The letter also says climate change research garnered the lion’s share of NASA’s $1 billion in 2009 American Recovery and Reinvestment Act funds, though NASA’s plan for spending the economic stimulus money included just $325 million for major climate change research priorities set in the U.S. National Research Council’s most recent decadal survey.

The letter states that excessive spending on climate monitoring initiatives is not limited to NASA.

“Overall, the government spent over $8.7 billion across 16 Agencies and Departments throughout the federal government on these efforts in [fiscal 2010] alone,” the letter states. “Global warming funding presents an opportunity to reduce spending without unduly impacting NASA’s core human spaceflight mission.”

The appeal also cited the need to ensure U.S. national security and economic competitiveness with China, India| and Russia.

“We must not put ourselves in the position of watching Chinese astronauts planting their flag on the moon while we sit — earthbound by our own shortsightedness,” the letter states.

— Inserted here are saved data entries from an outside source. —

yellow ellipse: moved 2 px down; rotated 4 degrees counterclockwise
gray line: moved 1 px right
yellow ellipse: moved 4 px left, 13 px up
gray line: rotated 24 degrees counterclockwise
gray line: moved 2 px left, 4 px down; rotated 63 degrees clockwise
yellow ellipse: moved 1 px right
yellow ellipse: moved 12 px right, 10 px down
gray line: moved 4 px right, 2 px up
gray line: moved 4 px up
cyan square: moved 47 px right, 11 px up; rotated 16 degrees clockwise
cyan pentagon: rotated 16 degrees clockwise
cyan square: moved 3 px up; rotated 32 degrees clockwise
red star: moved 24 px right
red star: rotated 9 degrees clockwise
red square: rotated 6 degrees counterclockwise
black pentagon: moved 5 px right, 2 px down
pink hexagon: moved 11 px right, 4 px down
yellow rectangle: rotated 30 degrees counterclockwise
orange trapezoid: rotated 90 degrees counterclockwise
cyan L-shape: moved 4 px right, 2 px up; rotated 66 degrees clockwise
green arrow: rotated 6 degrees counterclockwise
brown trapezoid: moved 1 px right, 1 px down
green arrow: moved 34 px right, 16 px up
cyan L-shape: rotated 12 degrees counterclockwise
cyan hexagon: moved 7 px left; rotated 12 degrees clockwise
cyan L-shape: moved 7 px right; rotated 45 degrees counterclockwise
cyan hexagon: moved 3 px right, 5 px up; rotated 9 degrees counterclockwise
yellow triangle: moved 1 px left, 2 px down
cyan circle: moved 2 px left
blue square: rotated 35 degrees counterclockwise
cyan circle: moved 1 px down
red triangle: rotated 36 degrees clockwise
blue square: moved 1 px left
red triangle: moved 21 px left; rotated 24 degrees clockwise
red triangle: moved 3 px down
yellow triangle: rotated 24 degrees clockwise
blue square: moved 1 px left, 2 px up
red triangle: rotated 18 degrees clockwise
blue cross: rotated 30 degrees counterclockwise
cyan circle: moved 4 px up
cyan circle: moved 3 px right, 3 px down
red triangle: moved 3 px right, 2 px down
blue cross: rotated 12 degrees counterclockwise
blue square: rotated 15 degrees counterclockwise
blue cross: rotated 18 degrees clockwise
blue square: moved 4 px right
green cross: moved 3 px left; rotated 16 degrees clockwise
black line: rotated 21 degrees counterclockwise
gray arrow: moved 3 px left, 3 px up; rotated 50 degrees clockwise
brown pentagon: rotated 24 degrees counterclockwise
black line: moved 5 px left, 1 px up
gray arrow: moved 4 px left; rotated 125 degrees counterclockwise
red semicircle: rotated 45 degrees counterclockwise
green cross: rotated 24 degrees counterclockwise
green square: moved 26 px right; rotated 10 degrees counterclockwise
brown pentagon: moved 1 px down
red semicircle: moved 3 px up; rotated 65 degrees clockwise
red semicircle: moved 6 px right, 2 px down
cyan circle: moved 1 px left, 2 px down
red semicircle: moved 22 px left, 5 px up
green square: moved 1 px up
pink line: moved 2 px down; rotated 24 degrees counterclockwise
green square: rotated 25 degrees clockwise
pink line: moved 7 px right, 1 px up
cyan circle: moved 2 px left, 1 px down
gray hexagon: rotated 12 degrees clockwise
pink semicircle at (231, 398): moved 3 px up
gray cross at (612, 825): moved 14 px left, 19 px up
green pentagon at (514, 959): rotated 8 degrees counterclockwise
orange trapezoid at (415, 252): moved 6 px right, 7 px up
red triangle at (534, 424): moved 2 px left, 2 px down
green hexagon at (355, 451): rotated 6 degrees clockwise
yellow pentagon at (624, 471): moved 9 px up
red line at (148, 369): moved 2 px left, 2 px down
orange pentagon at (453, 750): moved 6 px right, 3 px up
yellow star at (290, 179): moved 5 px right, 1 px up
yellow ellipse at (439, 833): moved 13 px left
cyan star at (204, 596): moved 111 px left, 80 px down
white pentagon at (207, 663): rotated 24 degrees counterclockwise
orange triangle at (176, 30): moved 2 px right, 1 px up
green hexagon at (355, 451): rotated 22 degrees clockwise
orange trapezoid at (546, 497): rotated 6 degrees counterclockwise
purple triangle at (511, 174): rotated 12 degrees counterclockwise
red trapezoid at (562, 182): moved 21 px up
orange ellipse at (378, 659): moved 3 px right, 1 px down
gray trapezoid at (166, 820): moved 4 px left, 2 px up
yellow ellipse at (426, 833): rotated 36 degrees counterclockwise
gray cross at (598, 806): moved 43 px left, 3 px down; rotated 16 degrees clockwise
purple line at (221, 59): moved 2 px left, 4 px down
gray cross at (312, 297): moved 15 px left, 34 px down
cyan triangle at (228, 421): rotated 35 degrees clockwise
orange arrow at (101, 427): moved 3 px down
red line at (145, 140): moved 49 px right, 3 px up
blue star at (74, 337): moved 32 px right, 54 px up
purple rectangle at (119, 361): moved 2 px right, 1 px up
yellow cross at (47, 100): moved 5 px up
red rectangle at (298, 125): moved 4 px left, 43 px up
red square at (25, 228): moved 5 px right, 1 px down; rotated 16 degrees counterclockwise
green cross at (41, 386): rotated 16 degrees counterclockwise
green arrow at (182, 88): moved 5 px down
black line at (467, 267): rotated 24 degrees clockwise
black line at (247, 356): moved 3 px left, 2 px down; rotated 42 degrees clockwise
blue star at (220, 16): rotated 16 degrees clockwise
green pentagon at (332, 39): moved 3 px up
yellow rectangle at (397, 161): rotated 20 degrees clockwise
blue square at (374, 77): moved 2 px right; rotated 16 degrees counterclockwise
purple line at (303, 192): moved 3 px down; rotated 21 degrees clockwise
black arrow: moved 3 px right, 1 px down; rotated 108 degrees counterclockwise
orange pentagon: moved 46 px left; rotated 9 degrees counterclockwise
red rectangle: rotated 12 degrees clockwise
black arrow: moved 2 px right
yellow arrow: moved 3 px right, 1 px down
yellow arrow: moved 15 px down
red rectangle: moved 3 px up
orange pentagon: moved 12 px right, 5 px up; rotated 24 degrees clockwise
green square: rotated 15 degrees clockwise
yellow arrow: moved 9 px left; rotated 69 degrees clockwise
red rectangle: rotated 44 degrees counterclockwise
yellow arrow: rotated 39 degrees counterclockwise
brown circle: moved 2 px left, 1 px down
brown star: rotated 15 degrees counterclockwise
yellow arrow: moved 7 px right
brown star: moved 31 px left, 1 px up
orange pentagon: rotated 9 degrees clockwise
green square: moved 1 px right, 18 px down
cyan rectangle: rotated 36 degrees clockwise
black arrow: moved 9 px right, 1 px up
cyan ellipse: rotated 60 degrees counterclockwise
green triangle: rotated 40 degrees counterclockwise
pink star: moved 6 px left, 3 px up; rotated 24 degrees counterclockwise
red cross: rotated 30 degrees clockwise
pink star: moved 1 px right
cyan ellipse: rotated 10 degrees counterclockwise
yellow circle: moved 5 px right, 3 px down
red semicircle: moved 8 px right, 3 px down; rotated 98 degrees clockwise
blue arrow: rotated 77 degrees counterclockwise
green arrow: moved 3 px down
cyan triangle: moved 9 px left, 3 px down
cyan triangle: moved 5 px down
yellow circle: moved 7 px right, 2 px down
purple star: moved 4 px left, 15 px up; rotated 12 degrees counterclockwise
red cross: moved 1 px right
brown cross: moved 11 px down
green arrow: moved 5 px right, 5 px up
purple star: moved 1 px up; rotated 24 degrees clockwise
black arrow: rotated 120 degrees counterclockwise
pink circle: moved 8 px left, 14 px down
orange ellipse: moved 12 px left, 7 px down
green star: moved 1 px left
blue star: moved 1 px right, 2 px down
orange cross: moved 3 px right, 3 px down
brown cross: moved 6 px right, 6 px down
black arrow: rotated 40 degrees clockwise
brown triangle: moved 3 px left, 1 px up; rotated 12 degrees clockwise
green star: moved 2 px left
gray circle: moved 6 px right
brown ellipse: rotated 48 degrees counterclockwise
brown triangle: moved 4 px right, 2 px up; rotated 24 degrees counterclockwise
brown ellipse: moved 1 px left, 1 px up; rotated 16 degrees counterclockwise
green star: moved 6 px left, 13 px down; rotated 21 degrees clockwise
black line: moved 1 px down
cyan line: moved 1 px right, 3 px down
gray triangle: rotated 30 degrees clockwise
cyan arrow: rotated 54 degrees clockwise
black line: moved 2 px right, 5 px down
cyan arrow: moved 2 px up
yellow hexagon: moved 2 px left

During a Feb. 10 hearing of the House Appropriations commerce, justice, science subcommittee, Wolf did not mention the letter, but questioned NASA Inspector General Paul K. Martin as to whether NASA is duplicating the functions of other federal agencies.

“Are there things that NASA’s doing that are not initially part of the organic act that other agencies are doing, meritorious — I’m not knocking — but that we could then take the resources and put them into what the authorization said?” Wolf asked Martin during the hearing.